And today my heart is hurting again. An early morning call from a manager asking me to come to the office. I could tell something was wrong and leapt out of bed, pulling on my clothes. Running down the corridor with mamas in tears all along it, asking 3, 4, 5 times “what happened?” “who is it? ” with mamas too distraught to answer me. I looked at the Tumbleform chairs and said “Yusuphu?” and they nodded and pointed to the office. Yusuphu lay there, washed and laid out in the back office, cold and rigid under a white sheet. Just shy of four years old, a smiley great big character of a boy with cerebral palsy and a few other issues, was even more beautiful in death and his arms and legs, usually bent by constant muscle spasms, were finally straight. I sat on the floor with him, just sobbing, for the short life extinguished in a few minutes by a massive seizure.

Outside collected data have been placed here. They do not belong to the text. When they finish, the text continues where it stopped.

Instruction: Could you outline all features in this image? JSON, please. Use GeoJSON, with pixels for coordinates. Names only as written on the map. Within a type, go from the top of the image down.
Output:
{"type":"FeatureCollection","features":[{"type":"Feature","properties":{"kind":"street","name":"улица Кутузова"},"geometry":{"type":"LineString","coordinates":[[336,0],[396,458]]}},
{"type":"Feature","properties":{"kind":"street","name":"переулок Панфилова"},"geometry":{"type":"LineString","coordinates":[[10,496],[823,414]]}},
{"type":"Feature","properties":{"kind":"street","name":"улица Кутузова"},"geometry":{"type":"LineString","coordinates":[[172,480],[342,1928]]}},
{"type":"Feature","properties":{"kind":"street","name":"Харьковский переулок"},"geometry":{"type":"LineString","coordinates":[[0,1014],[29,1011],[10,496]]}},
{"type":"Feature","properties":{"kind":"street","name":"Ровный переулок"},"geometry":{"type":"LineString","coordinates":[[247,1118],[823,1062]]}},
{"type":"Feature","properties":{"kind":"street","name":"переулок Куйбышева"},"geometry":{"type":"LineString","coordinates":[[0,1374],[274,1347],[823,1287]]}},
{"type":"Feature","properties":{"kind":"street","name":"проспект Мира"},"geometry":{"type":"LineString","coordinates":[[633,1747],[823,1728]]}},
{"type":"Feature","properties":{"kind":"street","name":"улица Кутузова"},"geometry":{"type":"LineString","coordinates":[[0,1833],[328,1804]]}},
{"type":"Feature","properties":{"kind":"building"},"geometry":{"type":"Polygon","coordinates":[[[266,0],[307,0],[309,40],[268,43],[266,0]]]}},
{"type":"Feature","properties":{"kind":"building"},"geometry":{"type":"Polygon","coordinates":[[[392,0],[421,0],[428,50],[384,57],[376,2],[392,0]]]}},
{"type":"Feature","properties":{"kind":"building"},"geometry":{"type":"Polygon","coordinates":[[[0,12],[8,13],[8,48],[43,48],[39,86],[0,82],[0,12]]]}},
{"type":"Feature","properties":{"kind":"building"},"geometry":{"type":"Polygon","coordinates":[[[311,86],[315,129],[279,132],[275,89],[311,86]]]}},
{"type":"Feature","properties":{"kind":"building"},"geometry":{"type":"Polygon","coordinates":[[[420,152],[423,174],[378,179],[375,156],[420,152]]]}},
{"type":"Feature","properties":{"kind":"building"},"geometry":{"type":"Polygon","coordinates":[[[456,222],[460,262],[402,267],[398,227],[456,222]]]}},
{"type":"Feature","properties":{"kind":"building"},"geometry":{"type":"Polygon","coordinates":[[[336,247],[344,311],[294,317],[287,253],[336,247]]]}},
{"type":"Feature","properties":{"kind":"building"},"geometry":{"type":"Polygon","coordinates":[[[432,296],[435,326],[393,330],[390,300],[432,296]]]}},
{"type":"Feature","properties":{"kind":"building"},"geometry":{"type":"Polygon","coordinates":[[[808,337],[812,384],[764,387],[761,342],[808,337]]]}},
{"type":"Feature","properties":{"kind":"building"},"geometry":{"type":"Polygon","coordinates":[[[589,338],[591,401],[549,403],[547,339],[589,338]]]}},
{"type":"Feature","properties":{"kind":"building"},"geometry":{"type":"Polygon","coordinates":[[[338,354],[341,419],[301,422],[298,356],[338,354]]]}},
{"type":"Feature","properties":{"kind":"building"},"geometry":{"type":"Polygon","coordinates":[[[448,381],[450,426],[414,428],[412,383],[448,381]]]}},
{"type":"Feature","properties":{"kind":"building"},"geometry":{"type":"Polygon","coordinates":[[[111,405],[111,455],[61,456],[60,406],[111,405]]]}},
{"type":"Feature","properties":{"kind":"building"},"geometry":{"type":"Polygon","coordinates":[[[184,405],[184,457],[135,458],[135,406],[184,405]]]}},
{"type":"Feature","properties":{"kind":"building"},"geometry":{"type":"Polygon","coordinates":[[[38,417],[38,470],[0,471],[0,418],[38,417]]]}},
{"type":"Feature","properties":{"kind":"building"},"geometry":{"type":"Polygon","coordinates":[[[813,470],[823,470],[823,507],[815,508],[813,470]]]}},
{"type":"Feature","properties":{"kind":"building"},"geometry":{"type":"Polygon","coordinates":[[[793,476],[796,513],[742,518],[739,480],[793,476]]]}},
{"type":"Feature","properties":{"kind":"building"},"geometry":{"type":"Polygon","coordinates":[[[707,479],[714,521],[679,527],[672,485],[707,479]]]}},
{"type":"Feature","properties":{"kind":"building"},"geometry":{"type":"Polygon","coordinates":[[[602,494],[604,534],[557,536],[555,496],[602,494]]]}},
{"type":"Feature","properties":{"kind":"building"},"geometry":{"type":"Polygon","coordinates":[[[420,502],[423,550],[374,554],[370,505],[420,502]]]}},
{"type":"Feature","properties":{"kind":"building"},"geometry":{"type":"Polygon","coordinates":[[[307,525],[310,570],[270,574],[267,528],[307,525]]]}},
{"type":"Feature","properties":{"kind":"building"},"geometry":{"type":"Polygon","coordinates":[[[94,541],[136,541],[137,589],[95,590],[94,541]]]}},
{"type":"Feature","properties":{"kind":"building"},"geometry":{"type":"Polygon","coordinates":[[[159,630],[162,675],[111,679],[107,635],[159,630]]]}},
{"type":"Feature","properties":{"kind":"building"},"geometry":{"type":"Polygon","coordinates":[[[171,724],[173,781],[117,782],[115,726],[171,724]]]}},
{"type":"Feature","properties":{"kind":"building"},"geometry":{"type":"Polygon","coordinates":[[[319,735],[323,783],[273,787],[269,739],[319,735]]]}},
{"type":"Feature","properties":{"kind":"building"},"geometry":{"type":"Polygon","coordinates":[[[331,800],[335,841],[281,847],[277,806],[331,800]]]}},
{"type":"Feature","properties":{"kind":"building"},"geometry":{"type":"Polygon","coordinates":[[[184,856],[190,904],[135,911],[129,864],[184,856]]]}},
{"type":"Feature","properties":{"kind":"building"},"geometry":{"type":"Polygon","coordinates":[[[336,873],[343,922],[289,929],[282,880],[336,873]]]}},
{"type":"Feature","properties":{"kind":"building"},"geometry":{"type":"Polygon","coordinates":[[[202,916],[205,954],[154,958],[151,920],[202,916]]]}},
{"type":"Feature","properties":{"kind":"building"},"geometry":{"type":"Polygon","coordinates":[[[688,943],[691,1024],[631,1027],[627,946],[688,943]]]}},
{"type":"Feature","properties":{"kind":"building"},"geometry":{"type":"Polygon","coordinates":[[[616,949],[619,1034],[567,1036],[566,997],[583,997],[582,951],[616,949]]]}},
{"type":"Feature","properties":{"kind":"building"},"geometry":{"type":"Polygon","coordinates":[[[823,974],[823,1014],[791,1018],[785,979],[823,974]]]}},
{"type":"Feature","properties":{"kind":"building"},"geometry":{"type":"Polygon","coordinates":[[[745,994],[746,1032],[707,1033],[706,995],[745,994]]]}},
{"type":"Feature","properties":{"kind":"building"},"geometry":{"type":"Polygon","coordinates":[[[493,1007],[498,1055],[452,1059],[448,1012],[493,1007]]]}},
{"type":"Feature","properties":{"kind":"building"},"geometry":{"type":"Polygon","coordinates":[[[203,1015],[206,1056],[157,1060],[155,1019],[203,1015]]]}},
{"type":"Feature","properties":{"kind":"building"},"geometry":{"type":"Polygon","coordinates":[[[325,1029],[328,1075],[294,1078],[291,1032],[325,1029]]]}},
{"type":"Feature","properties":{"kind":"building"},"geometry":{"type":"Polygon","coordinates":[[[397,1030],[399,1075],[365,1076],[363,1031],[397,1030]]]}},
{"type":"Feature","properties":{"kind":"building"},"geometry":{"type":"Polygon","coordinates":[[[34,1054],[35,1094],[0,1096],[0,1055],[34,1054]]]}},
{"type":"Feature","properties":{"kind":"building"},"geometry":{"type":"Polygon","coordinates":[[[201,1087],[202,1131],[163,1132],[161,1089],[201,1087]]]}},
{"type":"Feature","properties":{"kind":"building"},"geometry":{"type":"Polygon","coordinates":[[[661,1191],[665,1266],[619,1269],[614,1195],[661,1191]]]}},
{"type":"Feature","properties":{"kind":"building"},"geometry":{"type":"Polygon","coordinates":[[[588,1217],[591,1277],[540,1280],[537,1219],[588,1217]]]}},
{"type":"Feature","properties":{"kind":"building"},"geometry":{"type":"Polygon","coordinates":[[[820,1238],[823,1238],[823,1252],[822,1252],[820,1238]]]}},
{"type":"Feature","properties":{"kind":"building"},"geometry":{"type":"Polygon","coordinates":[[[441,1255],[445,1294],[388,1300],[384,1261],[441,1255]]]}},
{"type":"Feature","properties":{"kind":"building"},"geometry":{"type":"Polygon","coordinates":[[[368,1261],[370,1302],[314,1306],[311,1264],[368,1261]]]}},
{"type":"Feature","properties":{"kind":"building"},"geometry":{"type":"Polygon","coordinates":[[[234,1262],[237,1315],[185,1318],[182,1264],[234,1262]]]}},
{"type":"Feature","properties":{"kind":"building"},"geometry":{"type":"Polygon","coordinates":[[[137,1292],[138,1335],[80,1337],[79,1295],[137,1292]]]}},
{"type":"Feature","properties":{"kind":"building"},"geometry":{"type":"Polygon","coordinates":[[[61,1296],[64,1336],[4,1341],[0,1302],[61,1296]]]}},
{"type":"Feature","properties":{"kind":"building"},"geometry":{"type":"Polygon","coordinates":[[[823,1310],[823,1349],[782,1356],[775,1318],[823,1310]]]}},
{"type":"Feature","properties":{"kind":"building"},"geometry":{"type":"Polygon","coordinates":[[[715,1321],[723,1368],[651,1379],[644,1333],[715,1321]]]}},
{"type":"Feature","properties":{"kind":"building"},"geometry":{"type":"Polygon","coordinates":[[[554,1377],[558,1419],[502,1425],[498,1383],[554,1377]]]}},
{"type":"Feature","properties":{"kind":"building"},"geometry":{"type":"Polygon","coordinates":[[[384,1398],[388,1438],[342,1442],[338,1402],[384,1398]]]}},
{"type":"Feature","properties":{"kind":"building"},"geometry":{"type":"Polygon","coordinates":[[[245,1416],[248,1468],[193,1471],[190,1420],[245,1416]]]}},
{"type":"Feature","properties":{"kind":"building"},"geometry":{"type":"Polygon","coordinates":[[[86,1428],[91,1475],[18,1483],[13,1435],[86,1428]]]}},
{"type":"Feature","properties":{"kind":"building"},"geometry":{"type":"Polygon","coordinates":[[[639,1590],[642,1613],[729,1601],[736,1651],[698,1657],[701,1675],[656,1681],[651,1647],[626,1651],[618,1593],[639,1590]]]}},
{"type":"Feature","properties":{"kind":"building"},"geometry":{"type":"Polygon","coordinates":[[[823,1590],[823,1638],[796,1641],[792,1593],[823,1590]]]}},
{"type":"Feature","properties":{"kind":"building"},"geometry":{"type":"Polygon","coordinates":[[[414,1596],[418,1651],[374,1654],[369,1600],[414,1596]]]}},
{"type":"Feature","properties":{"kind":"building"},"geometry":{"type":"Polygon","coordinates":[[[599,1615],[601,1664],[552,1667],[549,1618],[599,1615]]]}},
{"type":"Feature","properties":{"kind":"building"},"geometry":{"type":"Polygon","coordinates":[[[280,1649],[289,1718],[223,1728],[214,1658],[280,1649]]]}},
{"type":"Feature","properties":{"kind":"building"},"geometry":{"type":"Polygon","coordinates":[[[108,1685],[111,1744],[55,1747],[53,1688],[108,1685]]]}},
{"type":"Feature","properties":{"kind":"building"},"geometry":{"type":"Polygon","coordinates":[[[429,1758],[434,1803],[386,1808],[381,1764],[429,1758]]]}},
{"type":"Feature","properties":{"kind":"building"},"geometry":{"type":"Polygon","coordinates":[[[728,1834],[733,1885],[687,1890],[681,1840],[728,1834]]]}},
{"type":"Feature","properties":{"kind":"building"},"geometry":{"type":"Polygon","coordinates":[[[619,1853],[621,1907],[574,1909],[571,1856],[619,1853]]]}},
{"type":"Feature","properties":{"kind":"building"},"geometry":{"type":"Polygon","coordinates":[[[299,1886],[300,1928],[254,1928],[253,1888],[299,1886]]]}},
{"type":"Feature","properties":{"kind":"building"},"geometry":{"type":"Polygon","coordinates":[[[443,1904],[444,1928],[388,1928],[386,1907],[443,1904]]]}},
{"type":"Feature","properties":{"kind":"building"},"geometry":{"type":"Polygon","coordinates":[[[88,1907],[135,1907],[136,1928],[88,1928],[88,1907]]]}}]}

A short life but, aside from the fevers and painful spasms that punctuated it, a life in which he looked for joy and loved every opportunity he had to share time and happiness with people.

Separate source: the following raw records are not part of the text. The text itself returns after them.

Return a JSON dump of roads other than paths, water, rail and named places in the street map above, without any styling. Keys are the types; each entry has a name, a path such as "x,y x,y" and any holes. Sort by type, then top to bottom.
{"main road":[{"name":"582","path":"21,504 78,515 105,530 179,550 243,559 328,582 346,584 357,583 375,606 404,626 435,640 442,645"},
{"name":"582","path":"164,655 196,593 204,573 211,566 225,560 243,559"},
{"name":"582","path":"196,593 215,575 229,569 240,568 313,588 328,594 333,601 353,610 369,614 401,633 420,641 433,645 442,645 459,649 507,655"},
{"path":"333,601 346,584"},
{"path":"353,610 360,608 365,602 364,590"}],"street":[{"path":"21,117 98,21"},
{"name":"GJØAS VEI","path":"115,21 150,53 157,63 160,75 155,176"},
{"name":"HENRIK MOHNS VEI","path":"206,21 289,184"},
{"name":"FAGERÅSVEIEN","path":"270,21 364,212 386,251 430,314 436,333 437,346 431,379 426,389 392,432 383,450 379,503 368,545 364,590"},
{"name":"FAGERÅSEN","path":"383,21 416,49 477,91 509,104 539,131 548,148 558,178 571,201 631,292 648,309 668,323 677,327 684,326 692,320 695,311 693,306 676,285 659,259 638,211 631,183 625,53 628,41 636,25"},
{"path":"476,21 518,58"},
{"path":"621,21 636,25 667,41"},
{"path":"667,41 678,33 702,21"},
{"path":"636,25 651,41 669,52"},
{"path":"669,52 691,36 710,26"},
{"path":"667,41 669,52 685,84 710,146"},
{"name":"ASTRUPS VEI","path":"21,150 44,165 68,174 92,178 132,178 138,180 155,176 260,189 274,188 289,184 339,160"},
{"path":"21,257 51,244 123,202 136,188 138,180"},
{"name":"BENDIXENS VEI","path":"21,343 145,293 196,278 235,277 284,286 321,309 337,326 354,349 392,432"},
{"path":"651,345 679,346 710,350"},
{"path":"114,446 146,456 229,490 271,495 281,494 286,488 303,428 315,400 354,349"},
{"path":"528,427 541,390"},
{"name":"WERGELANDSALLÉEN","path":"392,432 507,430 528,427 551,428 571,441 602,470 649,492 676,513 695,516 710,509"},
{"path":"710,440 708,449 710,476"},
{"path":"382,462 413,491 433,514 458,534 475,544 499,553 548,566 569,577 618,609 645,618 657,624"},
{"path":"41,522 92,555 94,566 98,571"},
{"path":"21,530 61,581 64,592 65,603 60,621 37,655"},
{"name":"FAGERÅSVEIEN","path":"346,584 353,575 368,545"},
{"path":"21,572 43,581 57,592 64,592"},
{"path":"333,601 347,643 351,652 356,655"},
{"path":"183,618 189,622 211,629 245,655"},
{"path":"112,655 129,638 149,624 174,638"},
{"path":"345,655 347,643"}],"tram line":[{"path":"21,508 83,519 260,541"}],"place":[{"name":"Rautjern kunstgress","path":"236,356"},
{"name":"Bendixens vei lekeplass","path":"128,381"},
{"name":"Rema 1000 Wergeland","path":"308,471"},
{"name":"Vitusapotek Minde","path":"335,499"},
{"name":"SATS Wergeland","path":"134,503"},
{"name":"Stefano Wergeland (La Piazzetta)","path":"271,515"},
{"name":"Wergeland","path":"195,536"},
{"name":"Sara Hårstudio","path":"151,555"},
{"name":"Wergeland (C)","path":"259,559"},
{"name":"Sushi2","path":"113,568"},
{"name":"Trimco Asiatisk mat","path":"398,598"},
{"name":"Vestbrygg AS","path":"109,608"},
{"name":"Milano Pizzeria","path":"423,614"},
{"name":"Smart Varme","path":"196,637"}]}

Its a bit of a cliche to do the ‘what did I learn from him?’ but seriously he was a great teacher without realising it .
I have slowed down a lot but sometimes I still get very impatient in Tanzania with the time it takes for things to happen. Yusuphu, along with the other more severely disabled children at the Baby Home, taught me more about patience than anything else. Sometimes it took 20 minutes to eat 2 cups of food. Sometimes it took 5 minutes to move 12 inches across a mat. Sometimes it took 4 minutes for him to co-ordinate all the muscles it took to raise his head up and keep it up long enough to look at everyone in the garden . Sometimes it took a whole minute to form a word and get it out. But when he got there, when he accomplished, the joy on his face was awesome.
What do you do when you get up in the morning? You open your eyes, stand up, walk to the bathroom. Imagine waking up and not being able to walk. Imagine trying to shower but not being able to turn on the water alone. Imagine going through life seeing everything differently, and nobody really understands you. We take things for granted all the time. We take being able to communicate feelings for granted. What if you could not tell your mum that you loved her? What if you couldn’t run and play with other children? Yusuphu was clever – a brain much less affected than the rest of the body he was trapped in, he loved to join in any games and was heartbroken when he was left out or was not able to do what they could. And it hurt my heart to watch his pain and frustration. Do not take things for granted because someone would love to be able to do things by themselves.
Yusuphu was mainly non-verbal. He was very good at expressing his choices through his eyes and expressions. You just had to slow down and watch carefully. In the last few months though, we were working with his language and he had just started springing whole words on us when we least expected it. “Yummy” was the last word I heard him say – about a cup of banana and peanut for snack. But actions still speak louder than words and teaching the other kids to do the high fives as well as saying hello and hugging him to show they were pleased to be with him was so worth it to see his face. And to watch him very slowly move his hand to hold on to Blessing, who has microcephaly and does not have as much control over herself, showed how much he used actions when he didn’t have the words himself.
And Yusuphu never gave up. He concentrated so hard to lift himself and to make movements. Almost crying with exhaustion but not giving up until he’d achieved it. And I cried with joy too when he finally managed to do it.
He changed my life without even realising he changed it.
So a few hours after he died, we walk, along with many mamas and guards who came in on their day off, in silence up the hill. This is the quietest this group of people ever are – on the walk to bury a child (see Feona’s Journey and For Others) . The sun blazing down on the parched cemetery up the hill, overlooking the lake, and all raising their voices in harmony to sing and to cry and to put the small coffin in the ground.
Finally free of pain. High five, PhuPhu!